Developing with 5.4 NOW will lead to a perfect spot in the market when a stable release comes out. To those that have said, "What's the use in declaring a version that we aren't using features from?", again, we have to have a focus on what is to come. Minimum, there are 3-4 more pre-release development months to utilize those features that 5.4 offers. Then, you have to think, after Yii2 has a stable release there is still going to be active development. Things just don't stop and transition to bug fixes, at least not entirely. Remember, there was 2.5 years b/t Yii1.1 and the current Yii1.1.14 release.

Sticking Yii2 with 5.3 is not a viable move in the long run. That leaves 5.4 since 5.5 will still be too far ahead of the game upon release of a stable version. Really the only matter after that is one of deciding between 5.4.0 or 5.4.x. Of course, we still need to be thinking about what will be the norm 5-6 months from now. I think it's somewhat safe to say we will ,at least, start to see the 20-40% usage each for 5.2 and 5.3 that we see right now will change to being 5.3 and 5.4 in that 6 month time frame. Furthermore, When 5.3 was widely adopted, it wasnt at the 5.3.0 level, it was a few sub-versions after that.

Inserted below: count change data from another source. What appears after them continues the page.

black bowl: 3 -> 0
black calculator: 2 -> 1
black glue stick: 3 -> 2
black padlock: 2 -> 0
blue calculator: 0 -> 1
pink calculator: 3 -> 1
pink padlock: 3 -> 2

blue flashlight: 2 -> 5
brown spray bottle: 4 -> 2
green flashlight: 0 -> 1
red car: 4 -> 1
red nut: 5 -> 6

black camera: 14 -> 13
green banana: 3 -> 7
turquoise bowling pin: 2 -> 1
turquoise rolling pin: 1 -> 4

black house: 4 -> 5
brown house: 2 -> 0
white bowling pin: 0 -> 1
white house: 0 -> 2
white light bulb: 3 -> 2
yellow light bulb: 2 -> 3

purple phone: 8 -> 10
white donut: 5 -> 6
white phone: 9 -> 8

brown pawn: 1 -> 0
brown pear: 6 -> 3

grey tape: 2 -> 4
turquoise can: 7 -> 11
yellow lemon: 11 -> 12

I think the solution is to decide on 5.4 now and pick a 5.4.x closer to release. This gives the capability for traits, et al, for the rest of the duration till release while allowing flexibility for what is to come when 5.4 is actively adopted.

ujovlado commented 10 years ago

PHP 5.4 :+1:

And @websupport-sk (biggest webhosting company in Slovakia), supports 5.4. :)

qiangxue commented 10 years ago

Based on this discussion and our internal discussion, we will go for 5.4.

For 2.0 release, I don't think we should introduce significant architectural change because of traits because it would otherwise significantly delay 2.0 release (again).

The main work to do for 2.0 is using short array syntax and short echo syntax. Of course we also need to review the AR refactoring proposed by cebe.